Source:
· · · ·

Let's start with an exemplary case - and one of my persistent favourites. 'Absolute Lithops Effect' is a modest and unassuming little song that pops up as the last track of an album rich in highlights. It has a simple core idea which is broached and developed in the most straightforward ways over just a couple of minutes and - like almost all the early Mountain Goats' recordings - could barely have been more crudely laid down for posterity: simple guitar and voice committed to tape on a boombox whose ailing machinery can clearly be heard throughout. Things have got much more sophisticated and ambitious of late, but for many this is still the band's true sound. That is, the sound of no band at all.

· · · ·

Record excerpts:
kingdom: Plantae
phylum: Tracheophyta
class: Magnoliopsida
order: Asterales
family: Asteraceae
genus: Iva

· · · ·

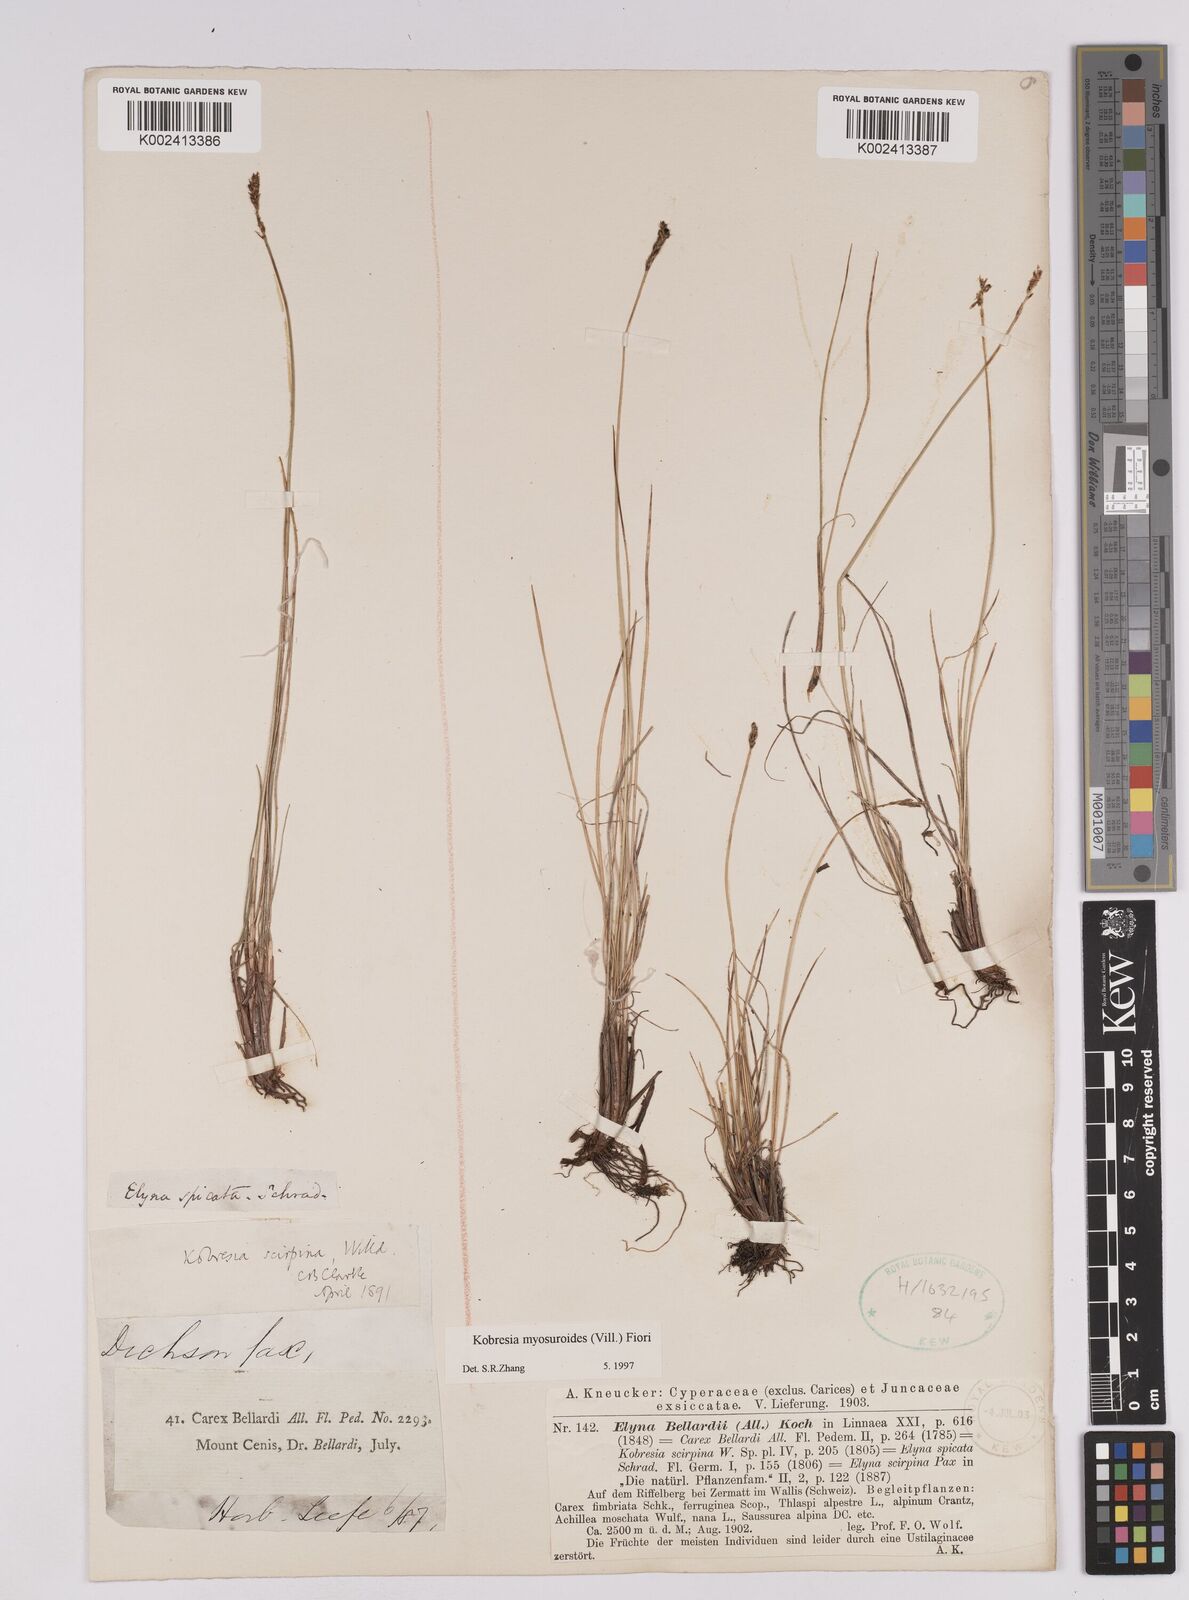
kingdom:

· · · ·

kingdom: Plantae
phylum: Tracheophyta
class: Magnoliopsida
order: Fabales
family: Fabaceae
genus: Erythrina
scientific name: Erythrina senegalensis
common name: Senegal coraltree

· · · ·

Aim of the task:
Continue the piece about the Mountain Goats song 'Absolute Lithops Effect' from its last sentence.

Final result:
The song's structure is also characteristically plain. These days, JD is capable of a masterful middle eight, but he doesn't want shade or variety here. A shift of tone or perspective would detract from the tightly focused mood he is after, so we simply get verse/chorus/verse/chorus - a rudimentary pattern that holds for many of his other songs too. This makes it an easy enough one to play, though there are in fact a few more than 'the same four chords I use most of the time when I've got something on my mind' ('You Were Cool'). The verses hinge on a slightly awkward (for my clumsy fingers) Dmaj7 and the descending bass part in the chorus is a nice, enlivening touch.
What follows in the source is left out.